[Selected extract]

I haven't written anything cycling related in a long while, but like many, I've been closely following the Indian Pacific Wheel Race back home in Australia for the last couple of weeks. I was watching the race last night and noticed Mike's Spot tracker stop near the intersection of Williamsdale Road and the Monaro Highway. The next time Mike's tracker moved, it was travelling at 98km/h towards Canberra.
Mike was a hard man. He won Tour Divide twice, set the record for Trans Am and founded the Transcontinental in Europe. But it seems that even the hardest of men cannot survive a place so antagonistic toward such a simple and noble mode of transport.
There are so many questions and thoughts racing around in my head. I love adventure and the spirit of adventure cycling, but moments like this make me ask myself whether the risks of such epic events outweigh the honour they bestow on their participants? Whether bikes and cars can ever peacefully coexist? Whether or not I would be remembered as the person I want to be remembered as if the same thing happened to me next time I hop on my bike? Right now I feel like hanging up the road bike and just riding trails, but I know that won't happen.

[Data section]
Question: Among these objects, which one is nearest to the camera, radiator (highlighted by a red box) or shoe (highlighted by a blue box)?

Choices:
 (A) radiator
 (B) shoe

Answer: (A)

[Aim] Go on with the post about the Indian Pacific Wheel Race from the point where it ends. The records have nothing to do with what comes next.

[Response]
Mike inspired me to ride. He made me believe in cycling as a noble pursuit and helped pull me back from becoming jaded by the industry to see riding for the beautiful and pure thing it is. My heart goes out to Mike's family and friends, to the driver involved and to the broader cycling community, particularly the bike-packing community, who have been touched by this tragic day.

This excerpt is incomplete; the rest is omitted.